RESULTS OF RANGE-FINDING STUDY
- Dose range: 50, 70, 100 mg/kg bw Propargyl alcohol, Number of animals used per dose: 3 males and 3 females
- Clinical signs of toxicity in test animals:
- 50 mg/kg bw: narrowed palpebral fissures, reduced spontaneous activity and uncoordinated galt
- 70 mg/kg bw: narrowed palpebral fissures, reduced spontaneous activity and uncoordinated galt
- 100 mg/kg bw: lacrimation, narrowed palpebral fissures, reduced spontaneous activity, uncoordinated galt and gasping respiration
- Lethality rate 50 mg/kg bw : 0/3 males, 0/3 females
- Lethality rate 70 mg/kg bw: 0/3 males, 0/3 females
- Lethality rate 100 mg/kg bw: 0/3 males, 1/3 females

RESULTS OF DEFINITIVE STUDY
- Induction of micronuclei (for Micronucleus assay): Only the female mice of the 24 and 72 hours killing times showed a very small but statistically significant increase in the number of micronucleated polychromatic erythrocytes. The increase was within the normal range of the negative control values and therefore considered as of no toxicological significance.
- Ratio of PCE/NCE (for Micronucleus assay): The ratio of polychromatic erythrocytes to normocytes remained essentially unaffected by Propargyl alcohol.
- Appropriateness of dose levels and route: dose level and route of exposure were appropriate
- Statistical evaluation: Wilcoxon test (paired, one-sided, increase)

Any other information on results incl. tables

For further details on results see attached background material.

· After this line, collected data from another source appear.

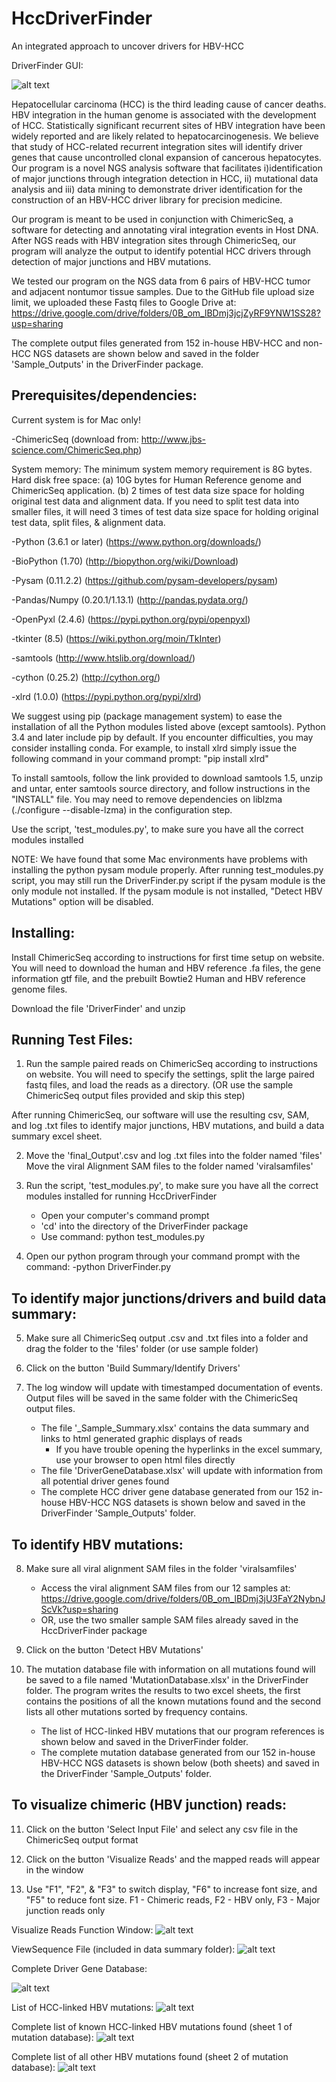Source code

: # HccDriverFinder
An integrated approach to uncover drivers for HBV-HCC

DriverFinder GUI:

![alt text](https://github.com/Competition-Entrant-2017/DriverFinder/blob/master/Screenshots/gui1.png)

Hepatocellular carcinoma (HCC) is the third leading cause of cancer deaths. HBV integration in the human genome is associated with the development of HCC. Statistically significant recurrent sites of HBV integration have been widely reported and are likely related to hepatocarcinogenesis. We believe that study of  HCC-related recurrent integration sites will identify driver genes that cause uncontrolled clonal expansion of cancerous hepatocytes. Our program is a novel NGS analysis software that facilitates i)identification of major junctions through integration detection in HCC, ii) mutational data analysis and iii) data mining to demonstrate driver identification for the construction of an HBV-HCC driver library for precision medicine. 

Our program is meant to be used in conjunction with ChimericSeq, a software for detecting and annotating viral integration events in Host DNA. After NGS reads with HBV integration sites through ChimericSeq, our program will analyze the output to identify potential HCC drivers through detection of major junctions and HBV mutations. 

We tested our program on the NGS data from 6 pairs of HBV-HCC tumor and adjacent nontumor tissue samples. 
Due to the GitHub file upload size limit, we uploaded these Fastq files to Google Drive at:              https://drive.google.com/drive/folders/0B_om_lBDmj3jcjZyRF9YNW1SS28?usp=sharing

The complete output files generated from 152 in-house HBV-HCC and non-HCC NGS datasets are shown below and saved in the folder 'Sample_Outputs' in the DriverFinder package.

## Prerequisites/dependencies:
Current system is for Mac only!

-ChimericSeq (download from: http://www.jbs-science.com/ChimericSeq.php)
  
  System memory: The minimum system memory requirement is 8G bytes. 
  Hard disk free space: 
  (a) 10G bytes for Human Reference genome and ChimericSeq application. 
  (b) 2 times of test data size space for holding original test data and alignment data. If you need to split test data into smaller files, it will need 3 times of test data size space for holding original test data, split files, & alignment data.

-Python (3.6.1 or later) (https://www.python.org/downloads/)

-BioPython (1.70) (http://biopython.org/wiki/Download)

-Pysam (0.11.2.2) (https://github.com/pysam-developers/pysam)

-Pandas/Numpy (0.20.1/1.13.1) (http://pandas.pydata.org/)

-OpenPyxl (2.4.6) (https://pypi.python.org/pypi/openpyxl)

-tkinter (8.5) (https://wiki.python.org/moin/TkInter)

-samtools (http://www.htslib.org/download/)

-cython (0.25.2) (http://cython.org/)

-xlrd (1.0.0) (https://pypi.python.org/pypi/xlrd)

We suggest using pip (package management system) to ease the installation of all the Python modules listed above (except samtools). Python 3.4 and later include pip by default. If you encounter difficulties, you may consider installing conda.
For example, to install xlrd simply issue the following command in your command prompt: "pip install xlrd" 

To install samtools, follow the link provided to download samtools 1.5, unzip and untar, enter samtools source directory, and follow instructions in the "INSTALL" file. You may need to remove dependencies on liblzma (./configure --disable-lzma) in the configuration step.

Use the script, 'test_modules.py', to make sure you have all the correct modules installed

NOTE: We have found that some Mac environments have problems with installing the python pysam module properly. After running test_modules.py script, you may still run the DriverFinder.py script if the pysam module is the only module not installed. If the pysam module is not installed, "Detect HBV Mutations" option will be disabled.

## Installing:
Install ChimericSeq according to instructions for first time setup on website. You will need to download the human and HBV reference .fa files, the gene information gtf file, and the prebuilt Bowtie2 Human and HBV reference genome files.

Download the file 'DriverFinder' and unzip

## Running Test Files:
1. Run the sample paired reads on ChimericSeq according to instructions on website. You will need to specify the settings, split the large paired fastq files, and load the reads as a directory. (OR use the sample ChimericSeq output files provided and skip this step)

After running ChimericSeq, our software will use the resulting csv, SAM, and log .txt files to identify major junctions, HBV mutations, and build a data summary excel sheet.

2. Move the 'final_Output'.csv and log .txt files into the folder named 'files'
    Move the viral Alignment SAM files to the folder named 'viralsamfiles'

3. Run the script, 'test_modules.py', to make sure you have all the correct modules installed for running HccDriverFinder
   - Open your computer's command prompt
   - 'cd' into the directory of the DriverFinder package
   - Use command: python test_modules.py

4. Open our python program through your command prompt with the command:
  -python DriverFinder.py

## To identify major junctions/drivers and build data summary:
5. Make sure all ChimericSeq output .csv and .txt files into a folder and drag the folder to the 'files' folder (or use sample folder)

6. Click on the button 'Build Summary/Identify Drivers'

7. The log window will update with timestamped documentation of events. Output files will be saved in the same folder with the ChimericSeq output files.
   - The file '_Sample_Summary.xlsx' contains the data summary and links to html generated graphic displays of reads
     - If you have trouble opening the hyperlinks in the excel summary, use your browser to open html files directly
   - The file 'DriverGeneDatabase.xlsx' will update with information from all potential driver genes found
   - The complete HCC driver gene database generated from our 152 in-house HBV-HCC NGS datasets is shown below and saved in the DriverFinder 'Sample_Outputs' folder.
    
## To identify HBV mutations:
8. Make sure all viral alignment SAM files in the folder 'viralsamfiles'
   - Access the viral alignment SAM files from our 12 samples at: https://drive.google.com/drive/folders/0B_om_lBDmj3jU3FaY2NybnJScVk?usp=sharing
   - OR, use the two smaller sample SAM files already saved in the HccDriverFinder package

9. Click on the button 'Detect HBV Mutations'

10. The mutation database file with information on all mutations found will be saved to a file named 'MutationDatabase.xlsx' in the DriverFinder folder. The program writes the results to two excel sheets, the first contains the positions of all the known mutations found and the second lists all other mutations sorted by frequency contains.
    - The list of HCC-linked HBV mutations that our program references is shown below and saved in the DriverFinder folder.
    - The complete mutation database generated from our 152 in-house HBV-HCC NGS datasets is shown below (both sheets) and saved in the DriverFinder 'Sample_Outputs' folder.

## To visualize chimeric (HBV junction) reads:
11. Click on the button 'Select Input File' and select any csv file in the ChimericSeq output format

12. Click on the button 'Visualize Reads' and the mapped reads will appear in the window

13. Use "F1", "F2", & "F3" to switch display, "F6" to increase font size, and "F5" to reduce font size.
F1 - Chimeric reads, F2 - HBV only, F3 - Major junction reads only


Visualize Reads Function Window: 
![alt text](https://github.com/Competition-Entrant-2017/DriverFinder/blob/master/Screenshots/visualize%20reads.png)

ViewSequence File (included in data summary folder):
![alt text](https://github.com/Competition-Entrant-2017/DriverFinder/blob/master/Screenshots/view%20sequence%20file.png)




Complete Driver Gene Database:

![alt text](https://github.com/Competition-Entrant-2017/DriverFinder/blob/master/Screenshots/HCC%20Driver%20Gene%20Database.png) 

List of HCC-linked HBV mutations:
![alt text](https://github.com/Competition-Entrant-2017/DriverFinder/blob/master/Screenshots/HCC-linked%20HBV%20Mutations.png) 

Complete list of known HCC-linked HBV mutations found (sheet 1 of mutation database):
![alt text](https://github.com/Competition-Entrant-2017/DriverFinder/blob/master/Screenshots/Mutation%20Database%20Sheet%202.png) 

Complete list of all other HBV mutations found (sheet 2 of mutation database):
![alt text](https://github.com/Competition-Entrant-2017/DriverFinder/blob/master/Screenshots/Mutation%20Database%20Sheet%201.png)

Applicant's summary and conclusion

Executive summary:

In a NRMI mouse bone marrow micronucleus assay 5 animals/sex/dose were treated orally by gavage with Propargyl alcohol (99.4% a.i.) as aqueous solution at doses of 0 and 70 mg/kg bw (the vehicle was water). The animals were treated once with the test compound and were killed 24, 48 and 72 hours after administration. Subsequently, bone marrow cells were harvested at 24, 48 and 72 hours post-treatment. Propargyl alcohol was tested at an adequate dose (based on a preliminary study). Only the females of the 24 and 72 hours killing times showed a very small but statistically significant increase in the number of micronucleated polychromatic erythrocytes. The increase was within the normal range of the negative control values and therefore considered as of no toxicological significance. The ratio of polychromatic/normochromatic erythrocytes in both male and female animals remained unaffected by the treatment and was statistically not different from the control values. The positive control induced the appropriate response. The reuslts demonstrate that Propargyl alcohol is not mutagenic in the micronucleus test. This study is classified as acceptable and satisfies the requirement for Test Guideline OECD 474 for in vivo cytogenetic mutagenicity data.